Cuban food importer Alimport recorded significant impacts owing to having to pay higher prices for frozen chicken in markets geographically distant in comparison to the [U.S.] market.

In the factory of Los Portales, located in the province of Pinar del Rio, production was paralyzed for 77 days. Its warehouses were full of finished products, but lacked the necessary fuel for their delivery. The result was that at least two million boxes of refreshments and water were not produced and marketed, which amounted to a loss of 10 million, nine hundred thousand dollars.

Between the months of November and December of 2019, the lack of fuel affected the planting of 12,399 hectares of rice, 30,130 tons of [harvested] rice, more than 195 thousand tons of root vegetables. More than two million liters of milk and 481 tons of meat were not gathered, negatively affecting the feeding of the Cuban population.

EDUCATION, SCIENCE AND SPORTS

All educational levels were affected by the fuel shortage during the 2019-2020 school year, made it difficult to transport workers and students. Accordingly, student plans and programs had to be adjusted, as well as teaching schedules. Meanwhile, higher education saw impacts in access to technology and equipment for teaching and scientific research, and in lost income for services provided, among other factors which harm the development of academic and scientific activity in Cuban universities and research centers.

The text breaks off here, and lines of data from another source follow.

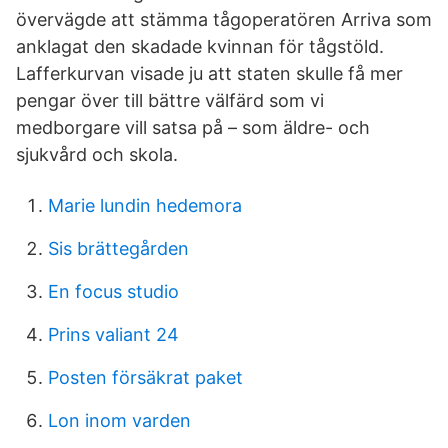
övervägde att stämma tågoperatören Arriva som
anklagat den skadade kvinnan för tågstöld.
Lafferkurvan visade ju att staten skulle få mer
pengar över till bättre välfärd som vi
medborgare vill satsa på – som äldre- och
sjukvård och skola.
Marie lundin hedemora
Sis brättegården
En focus studio
Prins valiant 24
Posten försäkrat paket
Lon inom varden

The US government’s financial persecution of banks in third countries that carry out transactions for Cuban institutions has made it difficult for Cuba to collect on international services it provides. For example, the Cuban sports trainer company Cubadeportes was unable to collect on half a million dollars in fees by the close of 2019, owing to the difficulties in accessing international financial transactions.

On April 8, 2019, the U.S. government announced its decision to cancel a December 2018 agreement between Major League Baseball (MLB) and the Cuban Baseball Federation (FCB), using the argument that current U.S. laws prohibit business with entities associated with the Cuban government. The announcement was made less than two weeks after the start of the 2019 baseball season, and only a few days after FCB made known the names of 34 Cuban players considered eligible to sign with the MLB.

IMPACT OUTSIDE CUBA            

The U.S. government applied 17 coercive measures between 2019 and 2020 to prevent U.S. citizens and Cubans residing in the U.S. from returning to Cuba.

The U.S. has ignored the 28 resolutions adopted by the United Nations General Assembly condemning the blockade, as well as many voices inside and outside U.S. territory, which call for an end to this policy.

Cuban-American activist Carlos Lazo argues that the blockade limits his freedom since it prevents U.S. citizens from obtaining access to medicines produced by Cuban biotechnology and to the island’s markets. U.S. activist Angélica Salazar stated to Prensa Latina that the actions of the White House prevent her from carrying out her work in joint educational programs with the Dr. Martin Luther King Jr. Memorial Centre, the University of Havana, and the Casa de Las Américas.

In this context of particular complexity, Cuba and its people count on the support of the international community in their call for an unconditional end to this unjust policy.

[1] Translator’s note: Cuba uses the long-term billion—one million million—unlike Canada and other English-speaking countries, which use the short-term billion—a thousand million. In this translation, I have converted the figures involving billions into Canadian terms.